Beyaz Saray brifing odasında, genel müdür yardımcısı Stephen Miller, basını Kilmar takıntısı nedeniyle azarlayarak Trump’ı destekleyenleri bir araya getirdi: "Medyamızın ve bu odada temsil edilen birçok kuruluşun acınası bir yansımasıdır ki, yasadışı göçmenler tarafından öldürülen Amerikalıları görmezden gelirken, bu MS-13 teröristini savunmaya çalışıyorsunuz."

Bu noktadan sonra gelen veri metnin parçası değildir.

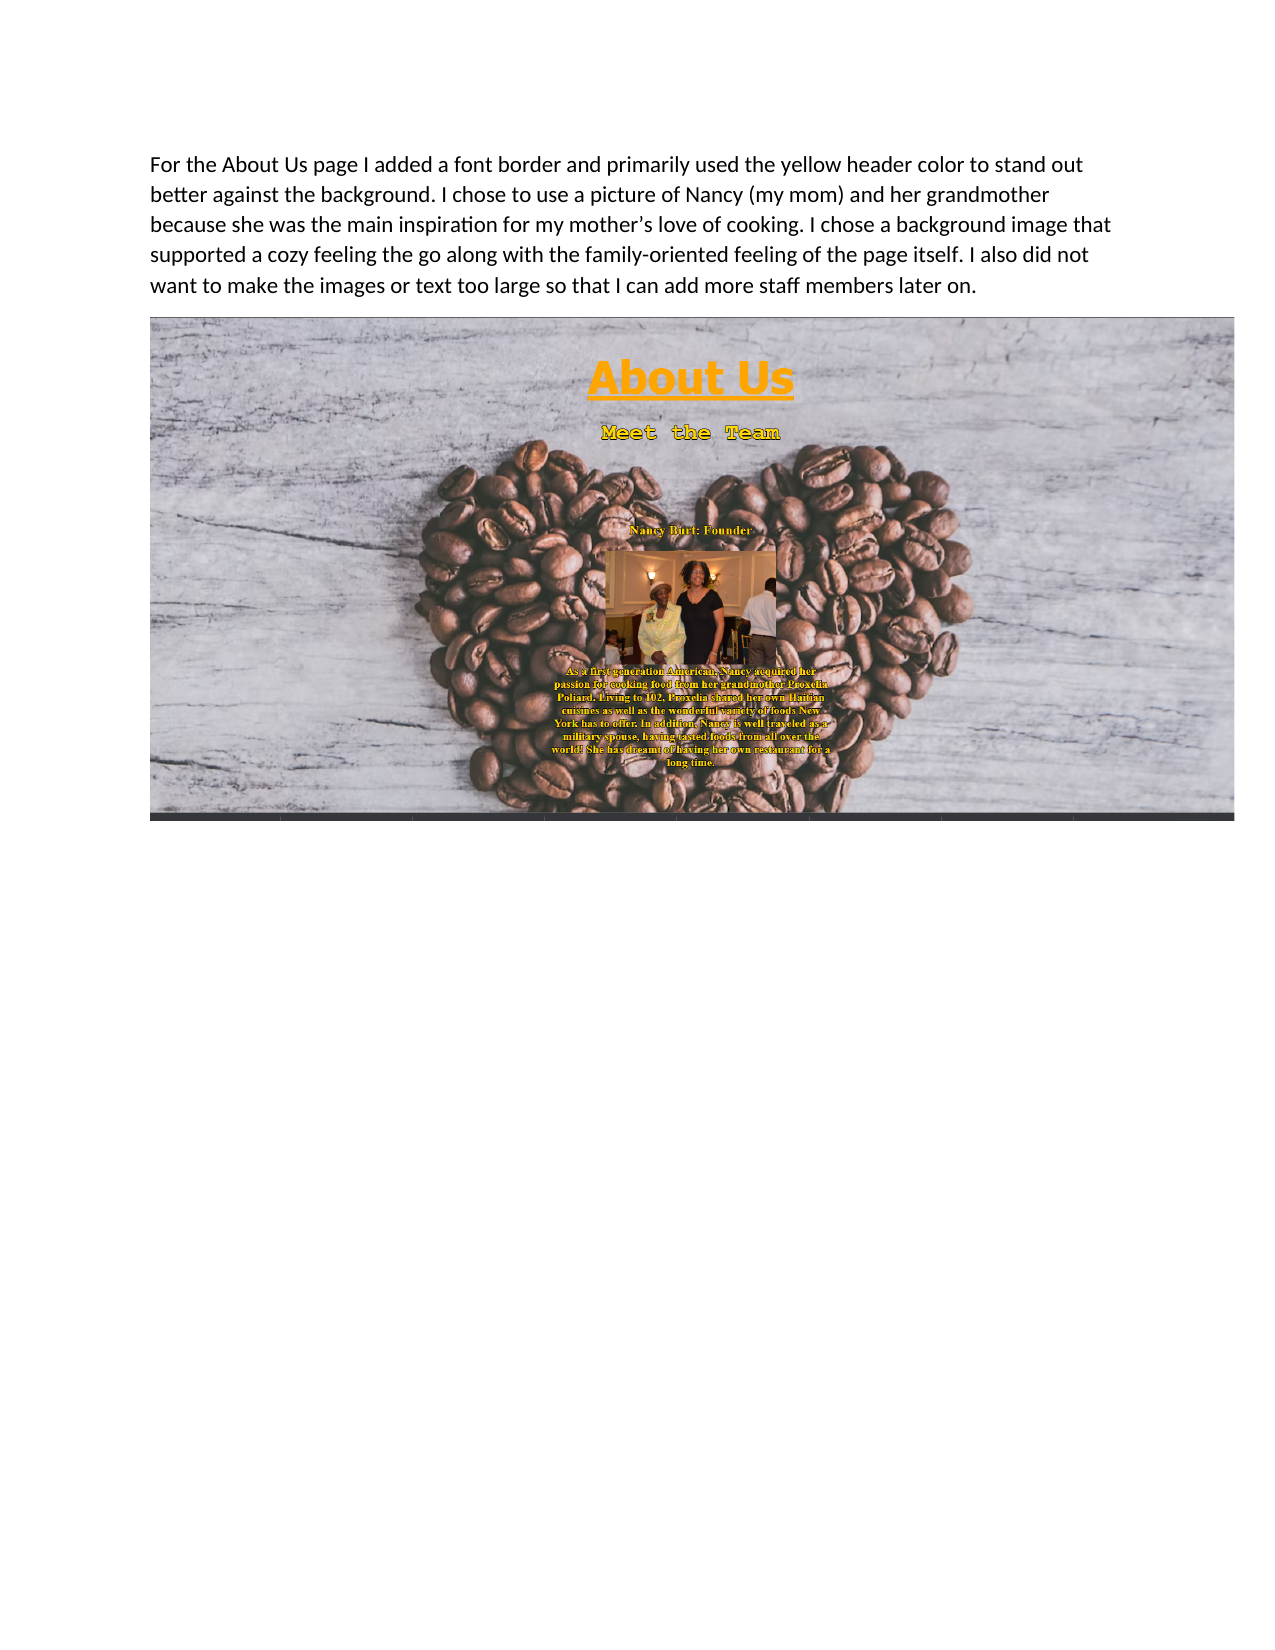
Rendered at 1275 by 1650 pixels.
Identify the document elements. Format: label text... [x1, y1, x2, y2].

picture [150, 317, 1235, 821]
text For the About Us page I added a font border and primarily used the yellow header color to stand out better against the background. I chose to use a picture of Nancy (my mom) and her grandmother because she was the main inspiration for my mother’s love of cooking. I chose a background image that supported a cozy feeling the go along with the family-oriented feeling of the page itself. I also did not want to make the images or text too large so that I can add more staff members later on. [150, 150, 1125, 299]
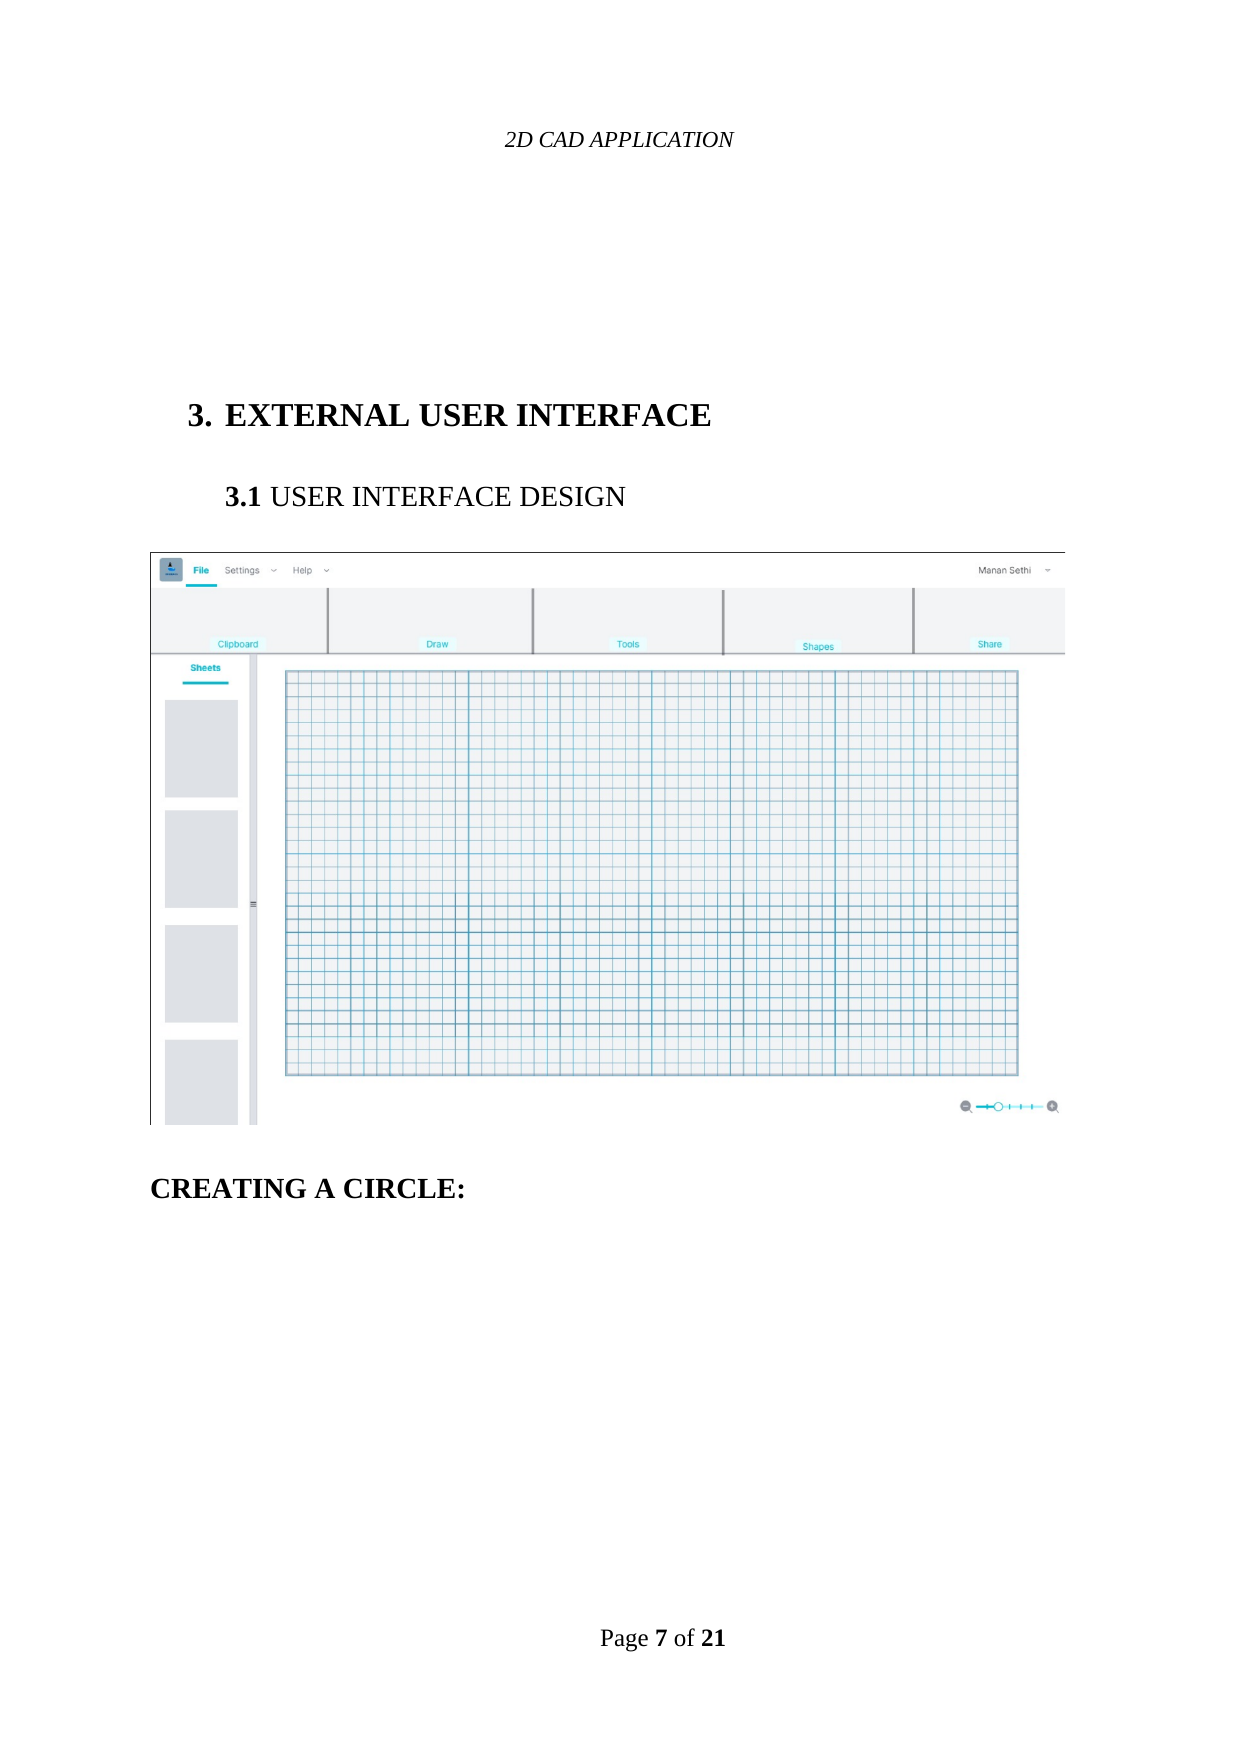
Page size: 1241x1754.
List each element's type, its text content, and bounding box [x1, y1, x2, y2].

list USER INTERFACE DESIGN [225, 479, 1090, 513]
text CREATING A CIRCLE: [150, 1171, 1090, 1204]
picture [150, 552, 1066, 1125]
list EXTERNAL USER INTERFACE [187, 395, 1090, 433]
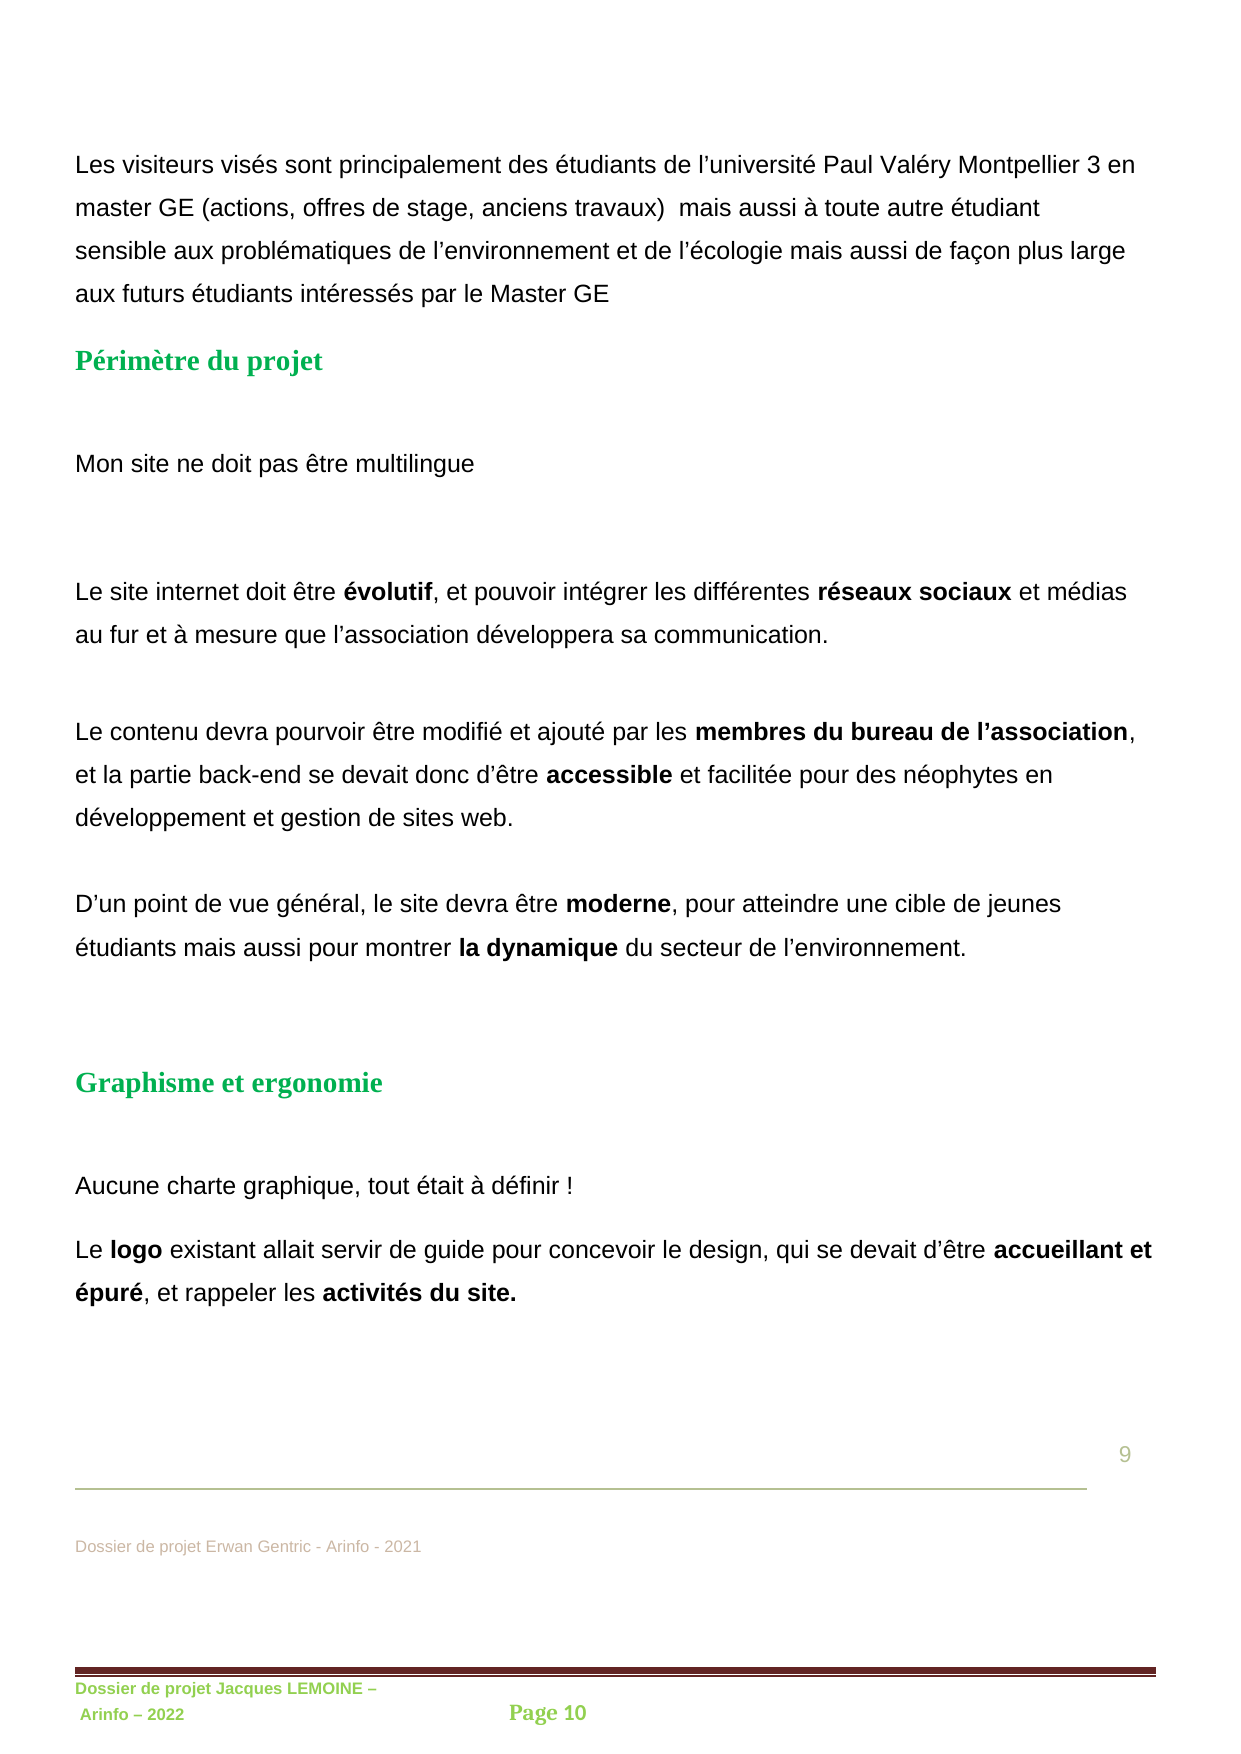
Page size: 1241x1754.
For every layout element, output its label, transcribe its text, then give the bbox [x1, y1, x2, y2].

Miller, 12 yaşındaki Jocelyn Nungaray’ın hikayesini anlattı. Nungaray, evinden çıkarılarak iki adam tarafından tecavüz edilip öldürülmüştü: "Çoğu gazeteniz bu hikayeyi yaşandığında hiç yayınlamadı. Başkan Trump sizi bunu yayınlamaya zorladı. Sizi utandırmak zorunda kaldı."
Jocelyn’in adı sadece Cumhuriyetçiler tarafından gündeme getiriliyor. CBS bu cinayeti haber yapmadı, ancak Alabama Senatörü Katie Britt ve Teksas Senatörü Ted Cruz tarafından gündeme getirildi.
Trump’ın göçmenlik konusundaki duruşu "tartışmalı" olarak lanse edilirken, kadınların yasadışı göçmenler tarafından öldürülmesi bir şekilde tartışmalı değil.
Sıfatlar önyargıyı ele verdiği için, PBS News Hour’un "tartışmalı" kelimesini Kasım ayından bu yana nasıl kullandığına baktım. PBS’de bu kelime 54 kez kullanıldı ve bunların 45’i Trump veya Cumhuriyetçiler için kullanıldı. Demokratlar için, Biden 3 Ocak’ta Nippon Steel’in U.S. Steel’i satın alma girişimini engelleme kararı nedeniyle bir kez "tartışmalı" olarak nitelendirildi. Bu pozisyonu Trump ile paylaşıyordu! Bu 45’e 1 demek.
Açıkça görülüyor ki, Trump tartışma yaratmaktan hoşlanıyor, bu yüzden bu kelimeyi kullanmaları şaşırtıcı değil. Şaşırtıcı olan ise, Demokratların yaptığı hiçbir şeyin neredeyse hiç "tartışmalı" olarak görülmemesi. 2020 ve 2021’deki benzer bir döneme bakıldığında, Trump hala "tartışmalı" olan kişiydi. Trump’ın afları "tartışmalıydı". Biden’ın afları ise değildi.
Bu tür bir önyargı, PBS ve NPR’yi neden finanse etmememiz gerektiğini açıklamalıdır. Bunlar, MSNBC’nin vergi mükellefleri tarafından finanse edilen versiyonları gibi geliyor. Eskimiş ve tekrarlayıcı. Umalım ki bu fon kesme girişimi nihayet başarılı olsun.